Abcellera Biologics has created an AI-enabled platform to accelerate the development of antibody treatments
Credit: Abcellera

AbCellera Biologics has created an AI-enabled platform to accelerate the development of antibody treatments

Analysts’ targets suggest a 350-percent upside for the beaten-down Vancouver biotech

The stock: When I say that AbCellera Biologics’ stock (NASDAQ:ABCL) has flatlined, that’s an improvement in its condition. After tumbling 85 percent from their perhaps over-exuberant IPO price in December 2020, the Vancouver-based biotech’s shares appear to have found a floor over the past two months, at around US$9. So the question now is whether the early optimism surrounding the antibody discovery platform developer—which at least some analysts still cling to—was justified.

The drivers: Part of the answer can be discerned from AbCellera’s fourth-quarter and full-year results released on February 24. The company posted 2021 revenue of US$375 million, up 60 percent from US$233 million in 2020. Net earnings rose to US$153 million from US$119 million a year earlier. That gives AbCellera a price-to-earnings ratio of 19, something you’d expect more of a mature, cash-flowing blue chip than a startup founded a decade ago.

“In 2021 we made significant advancements in executing our long-term strategy by growing our portfolio, deepening our platform to unlock new modalities, and expanding our deal structures to add new ways to capture value,” president and CEO Carl Hansen said in announcing the results.

READ MORE: Entrepreneur Of The Year 2021 winner: Carl Hansen engineered AbCellera’s rise to biotech powerhouse

If there’s hesitancy around AbCellera, it’s because those revenues are lumpier than the financial statements let on. (That, and the markets recent disaffection with future-dated technology profits.) The company has created and continues to hone a platform for identifying natural antibodies that can be developed into drugs.

The drug candidates come from other developers as well as AbCellera’s own lineup of proprietary medications, such as bamlanivimab, a treatment for COVID-19 marketed in partnership with Eli Lilly & Co. (NYSE:LLY). The partners recently received U.S. emergency-use authorization for a second COVID drug, the similarly unpronounceable bebtelovimab, which targets the Omicron variant. But AbCellera’s reliance on COVID-related revenue may have become a millstone in investors’ eyes, now that the end of the pandemic could be in sight.

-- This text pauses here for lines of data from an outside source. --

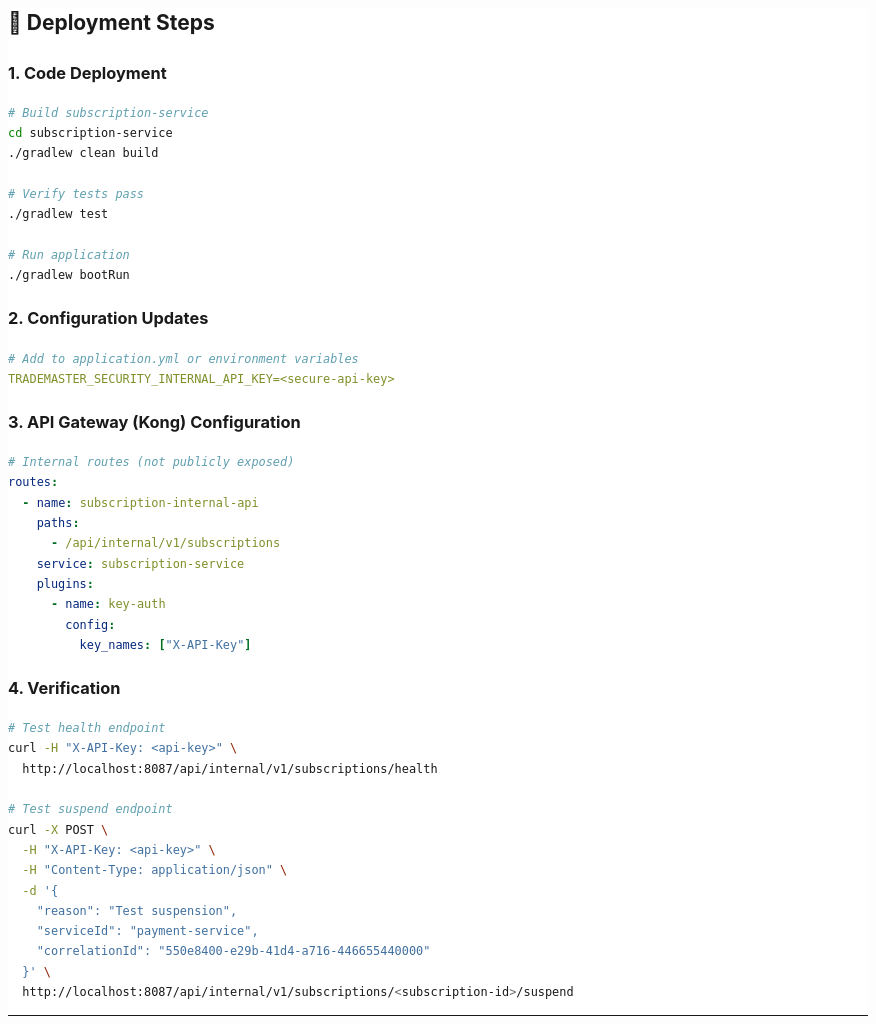 
## 🚀 Deployment Steps

### 1. Code Deployment
```bash
# Build subscription-service
cd subscription-service
./gradlew clean build

# Verify tests pass
./gradlew test

# Run application
./gradlew bootRun
```

### 2. Configuration Updates
```yaml
# Add to application.yml or environment variables
TRADEMASTER_SECURITY_INTERNAL_API_KEY=<secure-api-key>
```

### 3. API Gateway (Kong) Configuration
```yaml
# Internal routes (not publicly exposed)
routes:
  - name: subscription-internal-api
    paths:
      - /api/internal/v1/subscriptions
    service: subscription-service
    plugins:
      - name: key-auth
        config:
          key_names: ["X-API-Key"]
```

### 4. Verification
```bash
# Test health endpoint
curl -H "X-API-Key: <api-key>" \
  http://localhost:8087/api/internal/v1/subscriptions/health

# Test suspend endpoint
curl -X POST \
  -H "X-API-Key: <api-key>" \
  -H "Content-Type: application/json" \
  -d '{
    "reason": "Test suspension",
    "serviceId": "payment-service",
    "correlationId": "550e8400-e29b-41d4-a716-446655440000"
  }' \
  http://localhost:8087/api/internal/v1/subscriptions/<subscription-id>/suspend
```

---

After adding 26 drug discovery programs in 2021, bringing its cumulative total to 78, the company must prove its platform’s utility in developing treatments for other, less faddish conditions, from cancer to visual impairment. Unfortunately, these are bound to roll out over longer timelines, so AbCellera will be hard pressed to maintain its torrid pace of growth into 2023.

Word on the street: Credit Suisse, one of AbCellera’s more bullish followers, bumped up its target price to US$40 from US$39 with an “outperform” rating on Friday. The consensus price target among analysts is US$37.63, implying a 12-month upside in the neighbourhood of 350 percent.

Coming and going: Shares of Vancouver-based Standard Lithium (TSXV, NYSE:SLI) have stabilized following the release of two short sellers’ reports in the space of three months. The latest attack, by Hindenburg Research in early February, claimed that Standard had overhyped its direct lithium extraction technology, initial patents for which were rejected. Standard’s shares fell 27 percent the day the report was released but had partly recovered to $7.96 on the TSX Venture exchange as of Tuesday.